Is he in a workplace pension? Some have provision for early retirement on ill health grounds. It's not granted lightly, you literally have to be unable to work any longer, but it is reassuring to know that it's possible. I don't know if it's just provided by defined benefits schemes (mostly public sector nowadays) but it's worth checking.
Also check if his employer provides "death in service benefit" (which is good to know anyway, not just because he's ill at the moment. Anyone can die suddenly, eg car accident.) It's a payment (eg three times annual salary) paid to the family if an employee dies. Sometimes the employee has to nominate the person the payment is to be paid to, sometimes it's spouse or next of kin. You are actually married aren't you?
If his employees are a large company they might have their policies etc online.

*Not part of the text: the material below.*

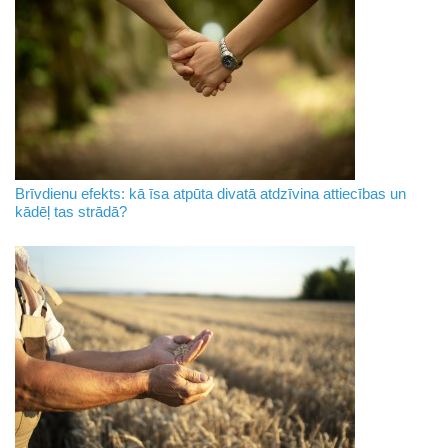
Brīvdienu efekts: kā īsa atpūta divatā atdzīvina attiecības un
kādēļ tas strādā?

I'd have a good hunt through the HR webpages to see what they provide.
Thank you all for the helpful advice. @Plexie we are married and his employers and pension are both good, but he's going to look up all the HR and pension stuff this week and forward it to me to go through. I'm a SAHM, so obviously that will need to change in time.
@Pollaidh great advice to put things in writing.
@ExerciseBeaver thank you, you're right about the importance of not underplaying the impact. My DH is very good at just getting on with things and has done so for a very long time but it really is affecting him a lot now. We've written everything down ahead of his next telephone appointment, I hope that it will give the dr a good picture and have encouraged him not to gloss over things! He'd recently done similar to you and taken up running, to give him something to focus on. Unfortunately he has been too unsteady to do it for a little while now, which I think is getting him down too. He feels a bit old before his time I think.
I wish him well op. One thing I have learned is there is always alternatives. I tried to get back into netball and it was rather a depressing moment when I decided I didn't want/couldn't do it. I then discovered walking netball!!! As soon as the covid thing is eased I am training to be a walking netball instructor. It is very hard but the analogy focus on the donut and not the hole is the thing. I am still partly in denial but probably the only bad thing to do is nothing...Identity wise it is hard to sometimes not feel a bit done- I am single and no kids and think well now I am screwed but this isn't true. Also the experience of the illness is as unique as you are. Mine comes with breathlessness and there is a mind/body connection, I can't breathe so well, feel anxious, then think I can't. Now I have realised this is a trap. I have to do more, in a reasonable way-that is the challenge, working out what the 'reasonable' is. No one who isn't experiencing the same symptoms can really fully understand this, so talking to a specialist nurse or someone with lived experience of the condition is so important/useful. Sorry rather a lot of waffle. Best wishes.